Recognition isn’t difficult, time-consuming, or costly. In fact, there’s no good reason we don’t do it all the time.
Unsolicited advice or feedback is always for the benefit of the giver, not the receiver.
Think about it. How did you react the last time someone gave you unsolicited advice or feedback – in the office or out in the big mean world – that started with “You should…” or “You need to…” or “Have you tried…” or “Did you think about…” or “If you just…” ad infinitum?
Did you immediately think “What a great idea! Why didn’t I think of that?” Or did it sting a little bit and you wished the other person would keep their opinions to themselves?
I’m in the latter category but am trying to get better at remembering the giver is only trying to help.
You see, giving the advice makes the giver feel better about themselves because they’re trying to help us (or tear us down because they’re a jerk). Either way, they feel better, and we generally feel worse.
In life, it’s usually our mothers who are full of unsolicited advice.
But at work, we’re surrounded by people who are pretty sure they could help by offering an unasked-for suggestion. Thankfully, only those at or above our level on the food chain have the gonads to speak up and give us advice or feedback they think we’ll follow.
And the funny thing is, while most people are perfectly willing and able to give unsolicited feedback at the drop of a hat, when we honestly want some feedback about self-improvement or advice on overcoming a roadblock we’ve run into, getting solicited, constructive feedback or suggestions is like pulling teeth.
Ok, it’s look in the mirror time, folks.
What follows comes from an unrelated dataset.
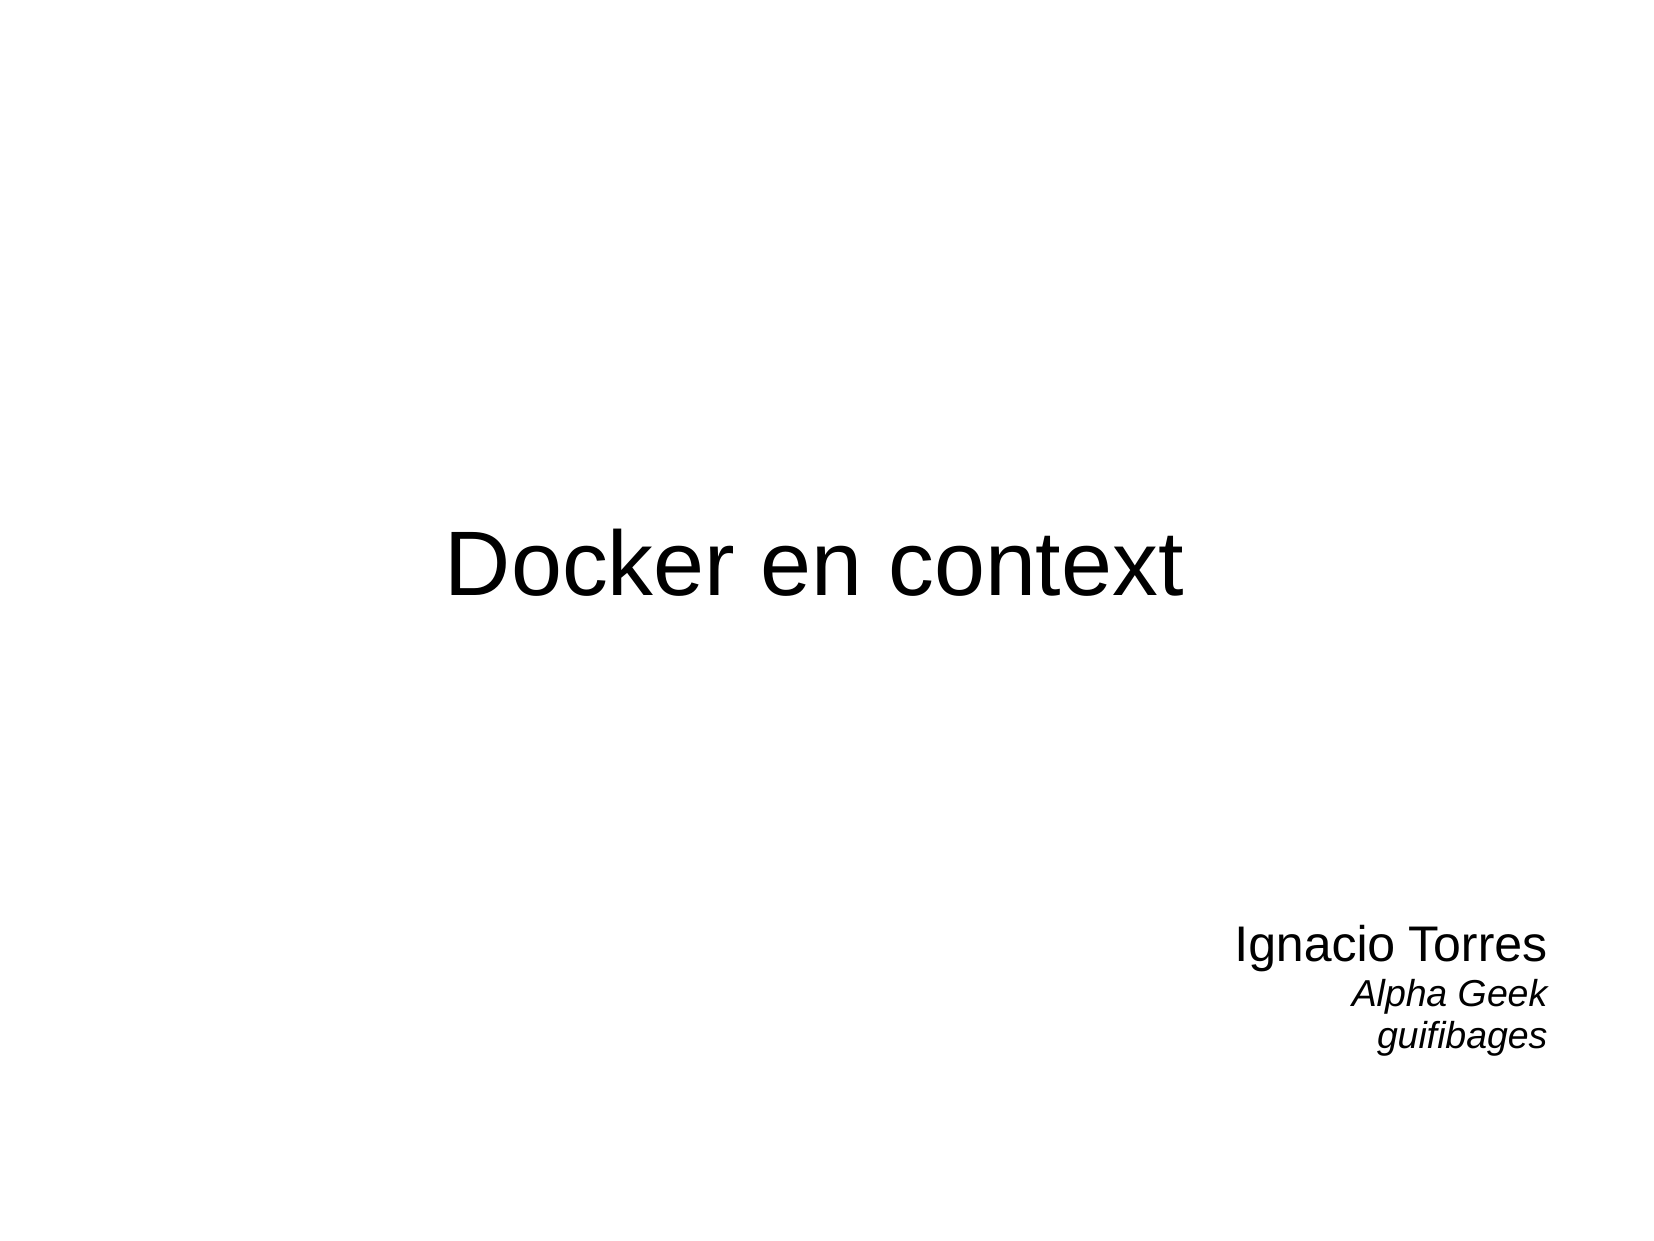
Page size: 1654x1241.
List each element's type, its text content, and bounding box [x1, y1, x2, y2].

title Docker en context [70, 460, 1559, 668]
subtitle Ignacio Torres Alpha Geek guifibages [59, 909, 1548, 1064]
If you identify with either the giver or receiver of unsolicited feedback, read on.
If you’re perfectly happy shooting advice from the hip and taking pot shots from your boss and coworkers (or your mother), you need a kind of help I can’t offer.
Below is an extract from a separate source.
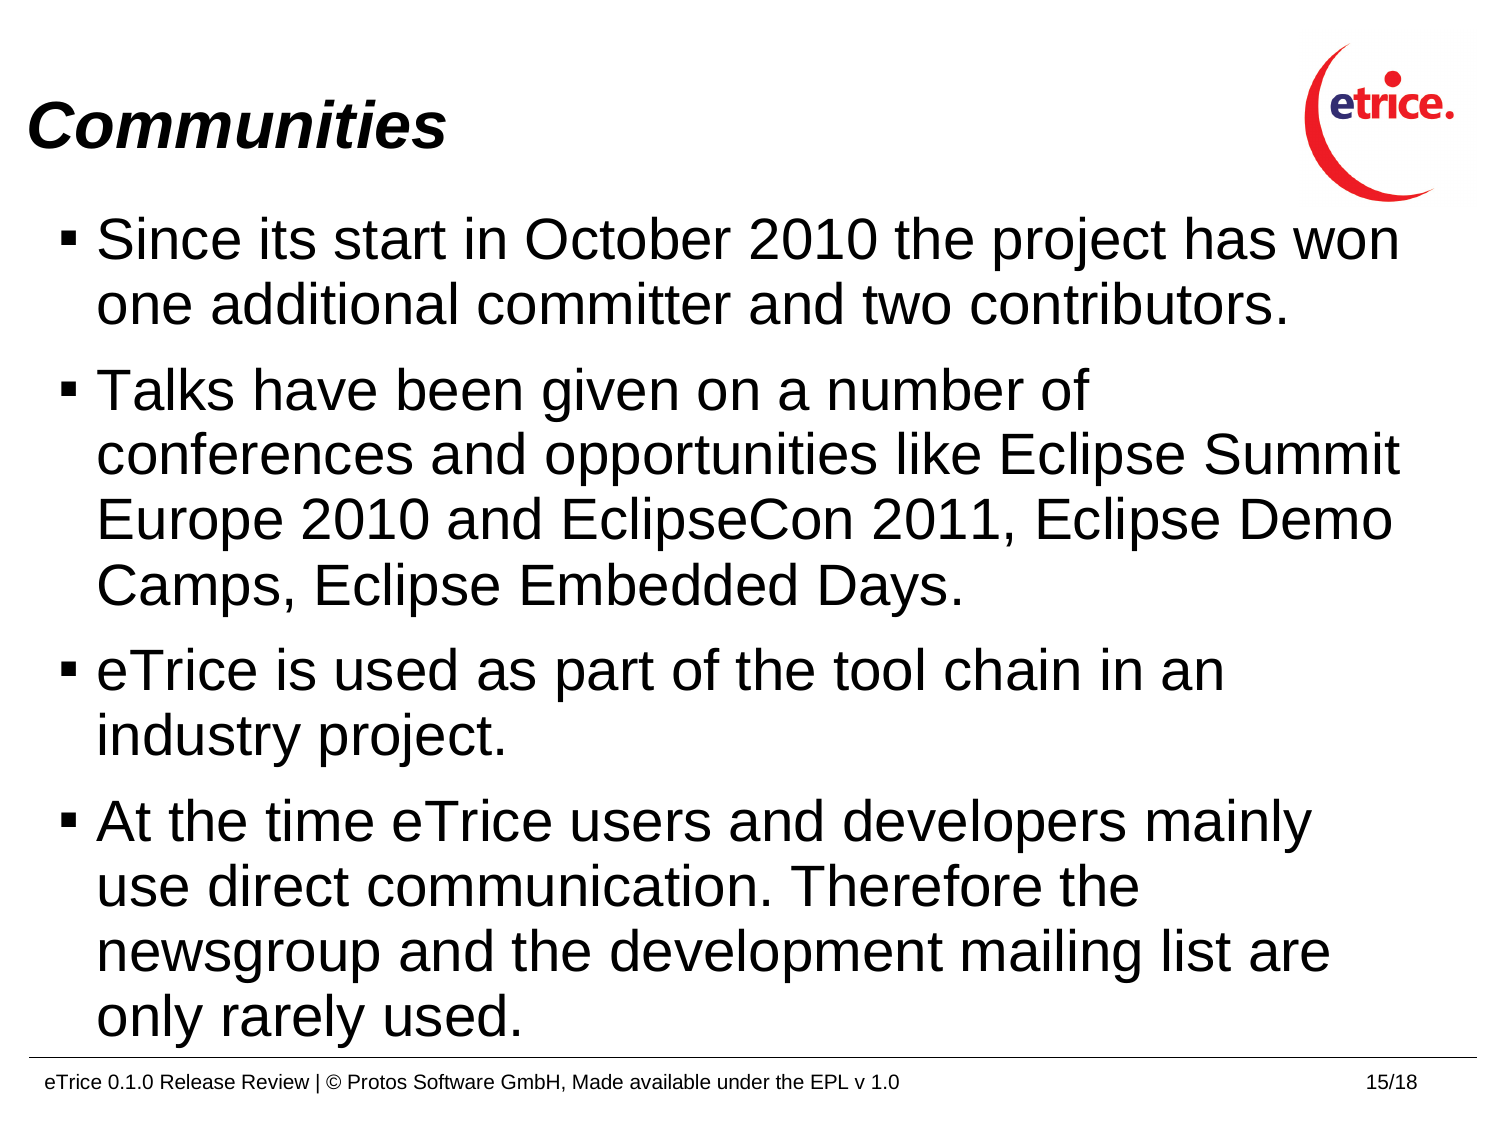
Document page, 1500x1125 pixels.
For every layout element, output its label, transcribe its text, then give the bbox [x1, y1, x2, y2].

First of all, I recognize that feedback and advice (aka helpful suggestion) aren’t the same thing. One is information and the other is a recommendation. Both should be intended to be helpful, but the delivery is often so badly mangled, the receiver gets no benefit.
Look, feedback is not a four-letter word. We shouldn’t dread giving or receiving it, and there are some best practices for both that you already know. What we tend to forget is giving and receiving effective feedback are leadership skills that have to be honed and practiced intentionally.
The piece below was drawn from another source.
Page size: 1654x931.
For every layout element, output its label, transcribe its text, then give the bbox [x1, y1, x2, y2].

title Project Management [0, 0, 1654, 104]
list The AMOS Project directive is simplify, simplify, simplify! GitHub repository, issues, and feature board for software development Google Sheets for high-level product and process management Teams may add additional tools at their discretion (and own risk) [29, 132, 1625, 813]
For starters, go back and read Kevin B’s Effective Feedback in Today’s Crazy Times in February’s At C-Level. Kevin reminds us, “Feedback is [simply] information provided to another person to help him or her grow and improve.” And the feedback you’re giving has to be either requested or expected for it to be useful. Unsolicited and unexpected feedback or suggestions almost always generate negative emotions in the receiver, and when that happens, you’ve lost your audience.
“I’m only trying to help” is not a justification (or excuse) for blindsiding someone.
Helpful suggestions follow the same pattern. If the advice hasn’t been requested (effective leaders actually do ask for feedback from others), then the only way it will be received in an ‘expected’ way is if you preface what you want to say with something like: I have some ideas; would you like to hear them? If the answer is no, zip it and walk away.
And don’t think disguising your unsolicited helpful suggestions as feedback sandwiches makes them more palatable. Feedback sandwiches are an idea whose time is long past. Receivers who don’t recognize a feedback sandwich usually miss the important information in the middle and leave the conversation focused on the bread. Those who recognize the sandwich dismiss the bread as fluff and interpret the meat in the middle as criticism.
Hardly the intention of the giver.
So, let’s stop with the unsolicited advice. When we’re about to open our mouths with some “helpful” information, let’s pause to consider how the message is going to be received. Let’s remember how it feels to be the recipient of unasked-for (and usually unwanted) suggestions.
That’s a leadership skill that has to be practiced.